Malaysia's Health Minister Khairy Jamaluddin said the country's Rt rate is now at 1.04. PHOTO: THE STAR/ASIA NEWS NETWORK

KUALA LUMPUR (THE STAR/ASIA NEWS NETWORK) - Malaysia's Health Minister Khairy Jamaluddin has advised the public to keep their face masks on and avoid crowded places as the Covid-19 infectivity rate rises.

In a tweet on Saturday (Nov 13), he said the country's Rt rate - the reproduction number that shows how quickly the virus multiplies - is now at 1.04.

"Senior citizens, especially, should get their booster jabs when it's available to them. Practise #TRIIS," he posted.

TRIIS is the acronym for test, report, isolate, inform and seek.

Earlier, the Health Ministry advised the public to not hesitate to take Comirnaty vaccine booster shots to protect themselves, regardless of the vaccine they were administered before this.

With the rising infectivity rate (R0) in the country, the Health Ministry has warned that the public must do their part in protecting themselves and the community.

Health director-general Dr Noor Hisham Abdullah had said that through studies, the heterologous (or mixing) approach has been shown to be effective in offering protection.

It was understood that many recipients who were fully vaccinated using CoronaVac by Sinovac were hesitant to receive the booster shot as it was not the same type of vaccine. Comirnaty is manufactured by Pfizer-BioNTech.

The RO (R-naught) in Malaysia rose to 1.0 on Nov 11, five weeks after interstate travel was allowed.
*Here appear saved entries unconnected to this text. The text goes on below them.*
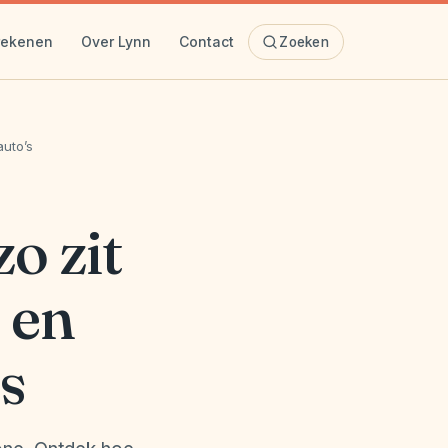
rekenen
Over Lynn
Contact
Zoeken
auto’s
o zit
 en
s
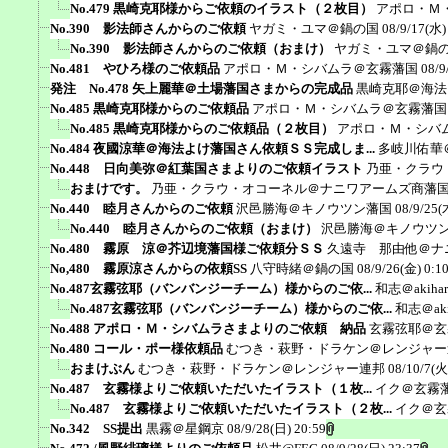
No.479 黒崎克耶様からご依頼のイラスト（２枚目）
アポロ・Ｍ
No.390 影法師さんからのご依頼
ヤガミ・ユマ＠鍋の国
08/9/17(水)
No.390 影法師さんからのご依頼（おまけ）
ヤガミ・ユマ＠鍋
No.481 やひろ様のご依頼品
アポロ・Ｍ・シバムラ＠玄霧藩国
08/9
発注 No.478 矢上麗華＠土場藩国さまからの完成品
黒崎克耶＠海法
No.485 黒崎克耶様からのご依頼品
アポロ・Ｍ・シバムラ＠玄霧藩国
No.485 黒崎克耶様からのご依頼品（２枚目）
アポロ・Ｍ・シバ
No.484 夜國涼華＠海法よけ藩国さん依頼ＳＳ完成しま...
多岐川佑華
No.448 日向美弥＠紅葉国さまよりのご依頼イラスト
乃亜・クラウ
おまけです。
乃亜・クラウ・オコーネル＠ナニワアームズ商藩
No.440 睦月さんからのご依頼
沢邑勝海＠キノウツン藩国
08/9/25(
No.440 睦月さんからのご依頼（おまけ）
沢邑勝海＠キノウツ
No.480 霧原 涼＠芥辺境藩国様ご依頼分ＳＳ
久遠寺 那由他＠ナ
No,480 霧原涼さんからの依頼SS
八守時緒＠鍋の国
08/9/26(金) 0:1
No.487玄霧弦耶（バンバンジーチーム）様からのご依...
和志＠akiha
No.487玄霧弦耶（バンバンジーチーム）様からのご依...
和志＠aki
No.488 アポロ・Ｍ・シバムラさまよりのご依頼 納品
玄霧弦耶＠玄
No.480 コール・ポー様依頼品
むつき・萩野・ドラケン＠レンジャー
おまけぶん
むつき・萩野・ドラケン＠レンジャー連邦
08/10/7(火
No.487 玄霧様よりご依頼いただいたイラスト（１枚...
イク＠玄霧
No.487 玄霧様よりご依頼いただいたイラスト（２枚...
イク＠玄
No.342 SS提出
黒霧＠星鋼京
08/9/28(日) 20:59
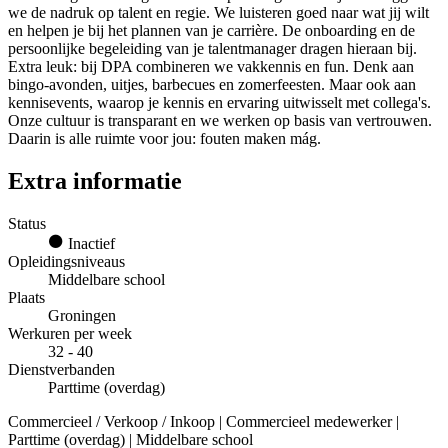
we de nadruk op talent en regie. We luisteren goed naar wat jij wilt
en helpen je bij het plannen van je carrière. De onboarding en de
persoonlijke begeleiding van je talentmanager dragen hieraan bij.
Extra leuk: bij DPA combineren we vakkennis en fun. Denk aan
bingo-avonden, uitjes, barbecues en zomerfeesten. Maar ook aan
kennisevents, waarop je kennis en ervaring uitwisselt met collega's.
Onze cultuur is transparant en we werken op basis van vertrouwen.
Daarin is alle ruimte voor jou: fouten maken mág.
Extra informatie
Status
Inactief
Opleidingsniveaus
Middelbare school
Plaats
Groningen
Werkuren per week
32 - 40
Dienstverbanden
Parttime (overdag)
Commercieel / Verkoop / Inkoop | Commercieel medewerker |
Parttime (overdag) | Middelbare school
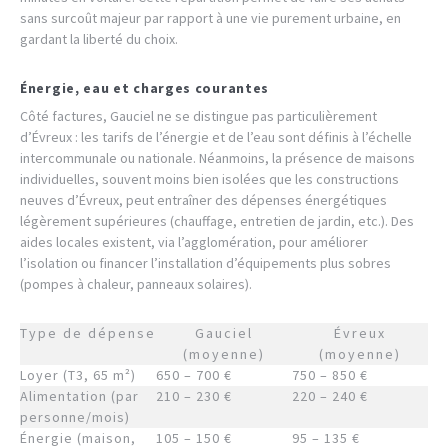
sans surcoût majeur par rapport à une vie purement urbaine, en
gardant la liberté du choix.
Énergie, eau et charges courantes
Côté factures, Gauciel ne se distingue pas particulièrement
d’Évreux : les tarifs de l’énergie et de l’eau sont définis à l’échelle
intercommunale ou nationale. Néanmoins, la présence de maisons
individuelles, souvent moins bien isolées que les constructions
neuves d’Évreux, peut entraîner des dépenses énergétiques
légèrement supérieures (chauffage, entretien de jardin, etc.). Des
aides locales existent, via l’agglomération, pour améliorer
l’isolation ou financer l’installation d’équipements plus sobres
(pompes à chaleur, panneaux solaires).
Type de dépense
Gauciel
Évreux
(moyenne)
(moyenne)
Loyer (T3, 65 m²)
650 – 700 €
750 – 850 €
Alimentation (par
210 – 230 €
220 – 240 €
personne/mois)
Énergie (maison,
105 – 150 €
95 – 135 €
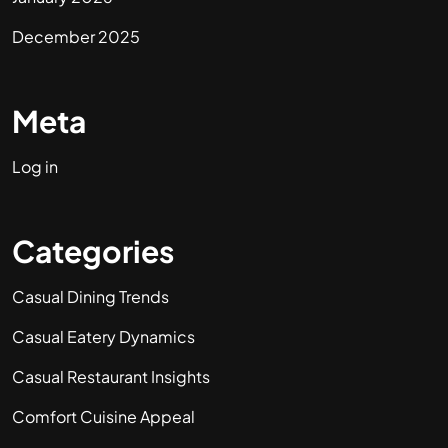
December 2025
Meta
Log in
Categories
Casual Dining Trends
Casual Eatery Dynamics
Casual Restaurant Insights
Comfort Cuisine Appeal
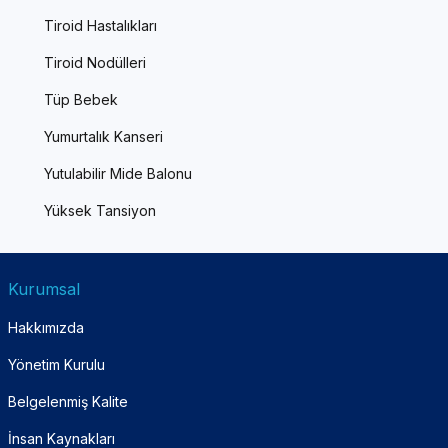
Tiroid Hastalıkları
Tiroid Nodülleri
Tüp Bebek
Yumurtalık Kanseri
Yutulabilir Mide Balonu
Yüksek Tansiyon
Kurumsal
Hakkımızda
Yönetim Kurulu
Belgelenmiş Kalite
İnsan Kaynakları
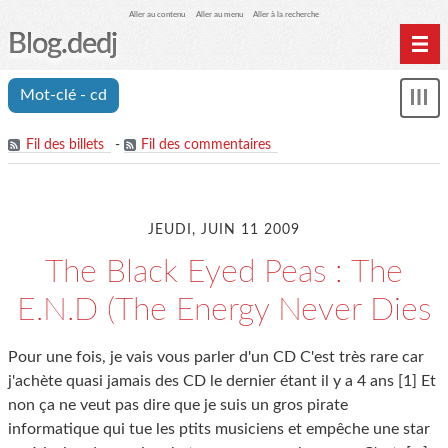
Aller au contenu
Aller au menu
Aller à la recherche
Blog.dedj
Home
Mot-clé - cd
Mon
Archives
le
me
Fil des billets
-
Fil des commentaires
JEUDI, JUIN 11 2009
The Black Eyed Peas : The
E.N.D (The Energy Never Dies
Pour une fois, je vais vous parler d'un CD C'est très rare car
j'achète quasi jamais des CD le dernier étant il y a 4 ans [1] Et
non ça ne veut pas dire que je suis un gros pirate
informatique qui tue les ptits musiciens et empêche une star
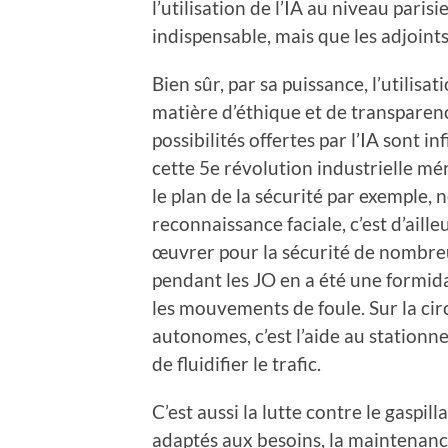
l’utilisation de l’IA au niveau paris
indispensable, mais que les adjoints
Bien sûr, par sa puissance, l’utilisat
matière d’éthique et de transparence
possibilités offertes par l’IA sont i
cette 5e révolution industrielle mé
le plan de la sécurité par exemple
reconnaissance faciale, c’est d’aille
œuvrer pour la sécurité de nombreus
pendant les JO en a été une formida
les mouvements de foule. Sur la cir
autonomes, c’est l’aide au stationn
de fluidifier le trafic.
C’est aussi la lutte contre le gaspil
adaptés aux besoins, la maintenance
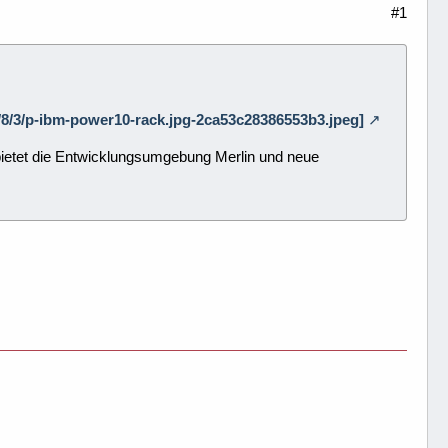
#1
/6/8/3/p-ibm-power10-rack.jpg-2ca53c28386553b3.jpeg]
d bietet die Entwicklungsumgebung Merlin und neue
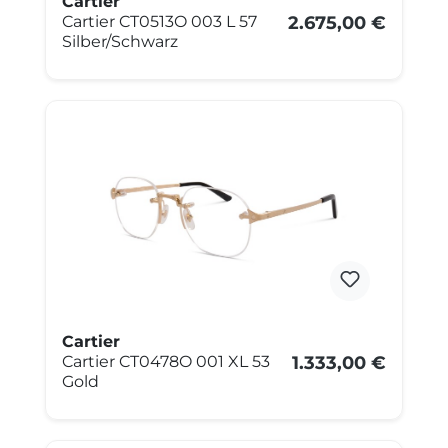
Cartier
Cartier CT0513O 003 L 57
2.675,00 €
Silber/Schwarz
Cartier
Cartier CT0478O 001 XL 53
1.333,00 €
Gold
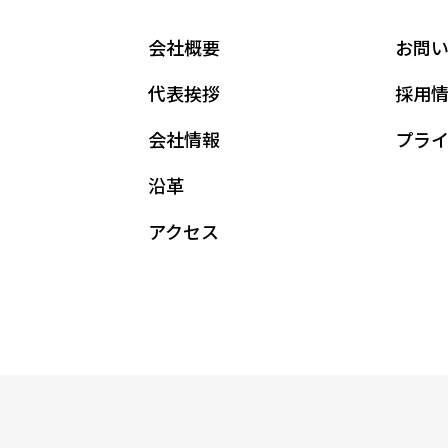
会社概要
お問
代表挨拶
採用
会社情報
プラ
沿革
アクセス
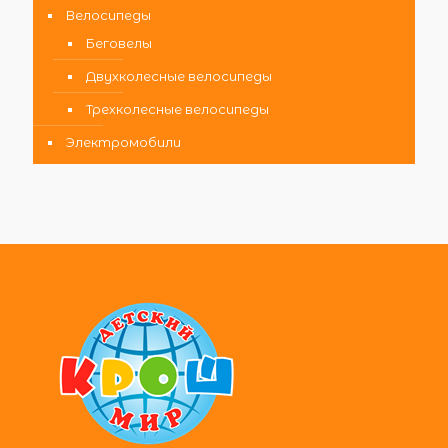
Велосипеды
Беговелы
Двухколесные велосипеды
Трехколесные велосипеды
Электромобили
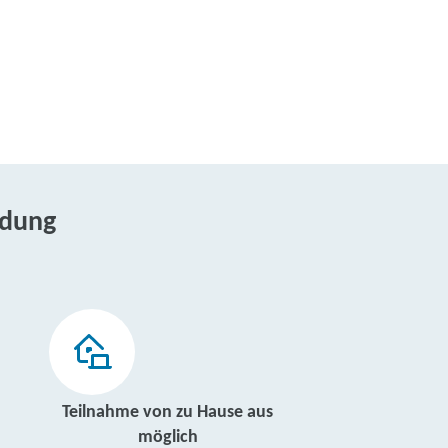
ldung
Teilnahme von zu Hause aus
möglich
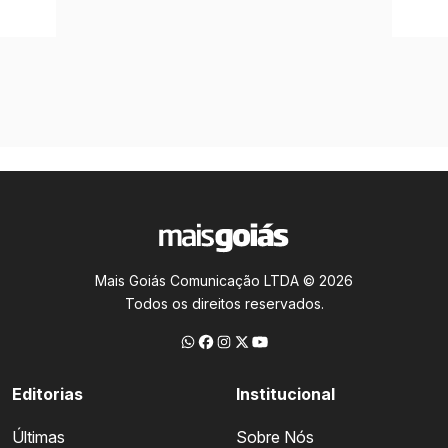
Mais Goiás Comunicação LTDA © 2026
Todos os direitos reservados.
Editorias
Institucional
Últimas
Sobre Nós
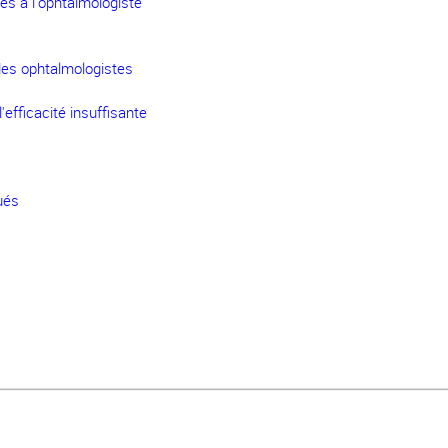
cès à l'ophtalmologiste
es ophtalmologistes
efficacité insuffisante
ués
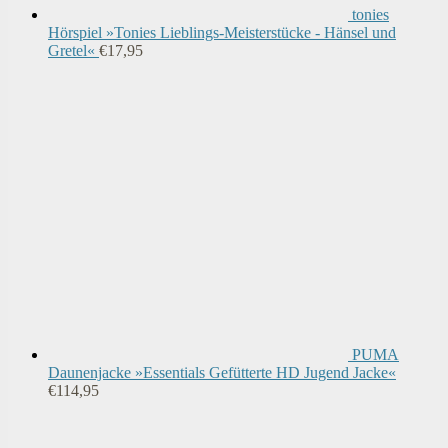
tonies
Hörspiel »Tonies Lieblings-Meisterstücke - Hänsel und
Gretel«
€
17,95
PUMA
Daunenjacke »Essentials Gefütterte HD Jugend Jacke«
€
114,95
If the R value is 1 for example, it means that on average, 10 infected persons will spread Covid-19 to 10 others. An R value higher than 1 means that the number of cases will increase.

If the R value falls below 1, the disease will eventually stop spreading as there will not be enough new infected persons to sustain the outbreak.

The last time the country's R value was above 1 was on Aug 31 this year. The country's infectivity rate has been on a downward trend since late July, but it has been inching up since Oct 20.